*Provided text*.
━━━━━━
Abolish the Department of Education
The federal government furnishes a relatively tiny amount of K-12 funding—but the feds need relatively little money to exert power.

Love or hate the Project 2025 blueprint for the next conservative president, it has done at least one good thing: revive discussion of ending the U.S. Department of Education. That department has no constitutional business existing. But eliminating the programs it administers, many of which predate the department, is just as important.
In the early 1970s, the National Education Association transformed from a professional association to a labor union and offered its endorsement to a presidential candidate who would support a stand-alone education department. Democrat Jimmy Carter made the promise and was elected in 1976.
The idea was controversial, including on the left. Joseph Califano, Carter's secretary of Health, Education, and Welfare (HEW), objected to taking education programs from under the broader welfare roof and saw a standalone department as a threat to higher education's independence. Albert Shanker—the president of the other major teachers union, the American Federation of Teachers—opposed a department as likely ineffectual and a threat to state and local K-12 control.
━━━━━━
*Material supplied*.
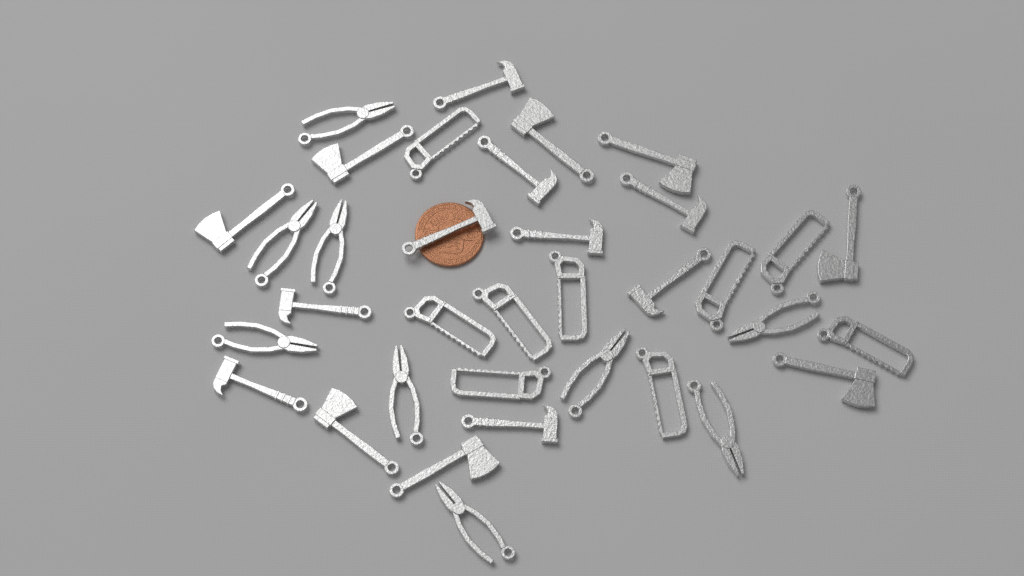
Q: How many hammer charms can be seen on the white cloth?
━━━━━━
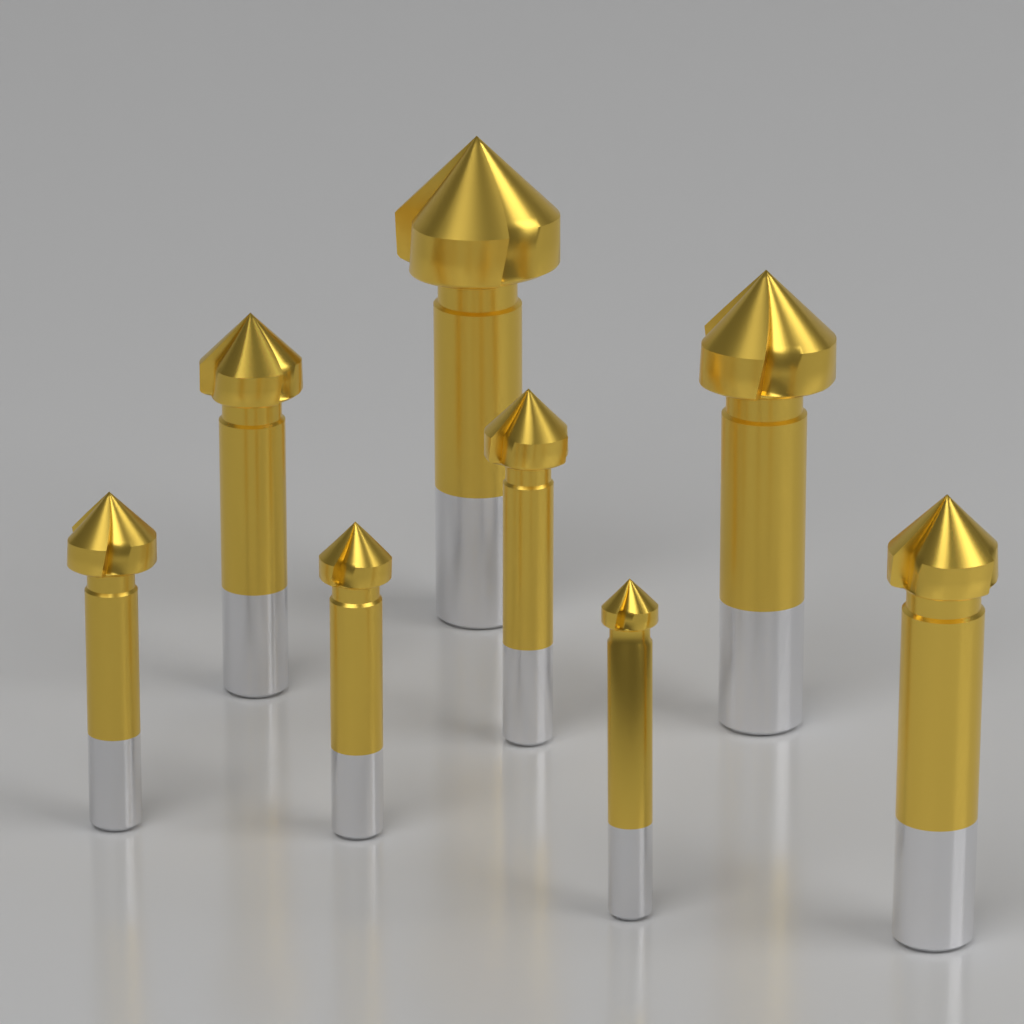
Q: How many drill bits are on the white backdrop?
━━━━━━
*Task statement*.
Return the stretch of the Department of Education article from "The idea was" through "local K-12 control.", copied word for word.

*Answer to this task*.
The idea was controversial, including on the left. Joseph Califano, Carter's secretary of Health, Education, and Welfare (HEW), objected to taking education programs from under the broader welfare roof and saw a standalone department as a threat to higher education's independence. Albert Shanker—the president of the other major teachers union, the American Federation of Teachers—opposed a department as likely ineffectual and a threat to state and local K-12 control.